Our flight is from Bangkok to Tokyo Narita airport, a nine-hour haul on airline ANA. Little leg room, and I am seated behind a guy who insists on reclining (even after I politely explain the situation to him) and who constantly wiggles and bounces on my two patellas. Thankfully, we have a spare seat in our group of three where I can extend my legs. Otherwise I would have had to move seats.

We have to undergo security checks once again in Tokyo, a huge lineup. I'm guessing the meticulous Japanese don't trust the screening procedures where you came from. 4-hour wait for our flight to Vancouver. It strikes me that we are flying east to get home, and we flew east to get to SE Asia, which means that we have circumnavigated the globe on this trip (again).

I greatly enjoy the enhanced leg room on the next leg (premium economy), which is a relatively short nine hours from Tokyo to Vancouver. We watch movies and cajole the flight attendants into giving us more wine.

Four-hour layover in Vancouver, and then back home safe and sound to Ottawa. A total of 33 hours with virtually no sleep, so we're fairly wrecked, but oh so pleased to finally be home again.

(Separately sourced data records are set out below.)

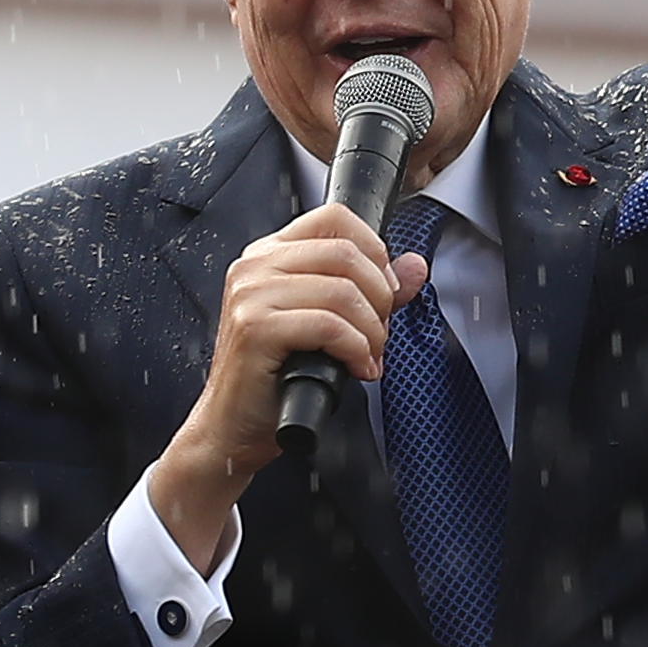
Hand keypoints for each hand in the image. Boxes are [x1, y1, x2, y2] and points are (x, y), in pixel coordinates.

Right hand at [147, 203, 429, 570]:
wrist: (233, 428)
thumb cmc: (276, 378)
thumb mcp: (328, 325)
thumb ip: (370, 291)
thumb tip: (414, 267)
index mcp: (269, 255)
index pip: (335, 218)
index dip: (374, 250)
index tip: (383, 290)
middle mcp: (255, 266)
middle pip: (346, 252)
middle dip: (380, 298)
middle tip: (378, 334)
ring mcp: (251, 294)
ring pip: (342, 290)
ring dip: (371, 330)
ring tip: (368, 356)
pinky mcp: (255, 327)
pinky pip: (328, 324)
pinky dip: (355, 349)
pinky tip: (356, 368)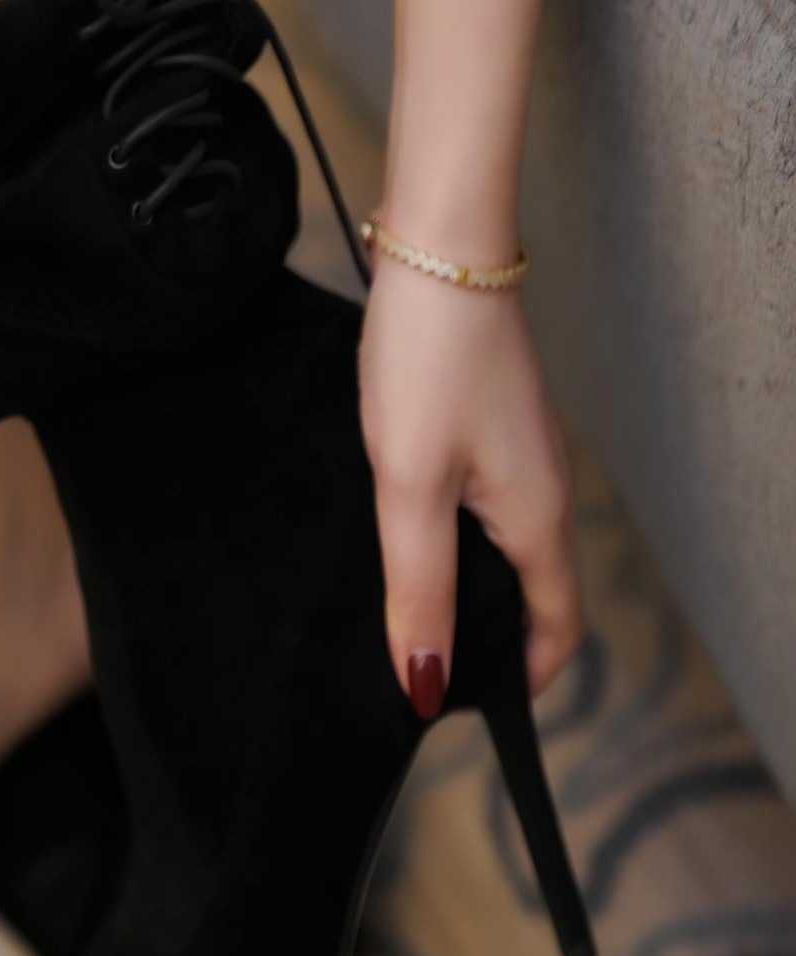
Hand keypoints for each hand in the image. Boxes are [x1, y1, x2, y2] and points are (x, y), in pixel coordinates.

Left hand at [357, 253, 582, 716]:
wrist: (440, 249)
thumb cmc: (429, 361)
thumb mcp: (410, 486)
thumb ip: (418, 586)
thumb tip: (425, 682)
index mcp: (538, 518)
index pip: (555, 628)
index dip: (521, 679)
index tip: (462, 706)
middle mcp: (543, 490)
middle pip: (534, 592)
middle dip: (489, 638)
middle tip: (418, 666)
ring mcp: (521, 452)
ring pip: (505, 546)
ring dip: (465, 585)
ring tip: (400, 607)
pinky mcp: (492, 421)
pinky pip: (485, 502)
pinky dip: (452, 534)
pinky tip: (399, 528)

It's perhaps too early for profound thoughts on this journey. However, one impression that stands out for me is that, even though three of the four countries we visited are communist, we didn't find the atmosphere communist at all. (We toured the Soviet Union when it was the Soviet Union, so we can speak with at least some authority.) The dominant mood among the people is very entrepreneurial and, frankly, capitalistic. While remaining keenly aware of their long history and particularly of the tumultuous events of the 20th century, the peoples of SE Asia are looking forward, not backward. They are determined to improve their lot in life and that of their children. They do not generally hold their governments and political leaders in high regard and do not expect them to move things along. They know they will have to rely on themselves.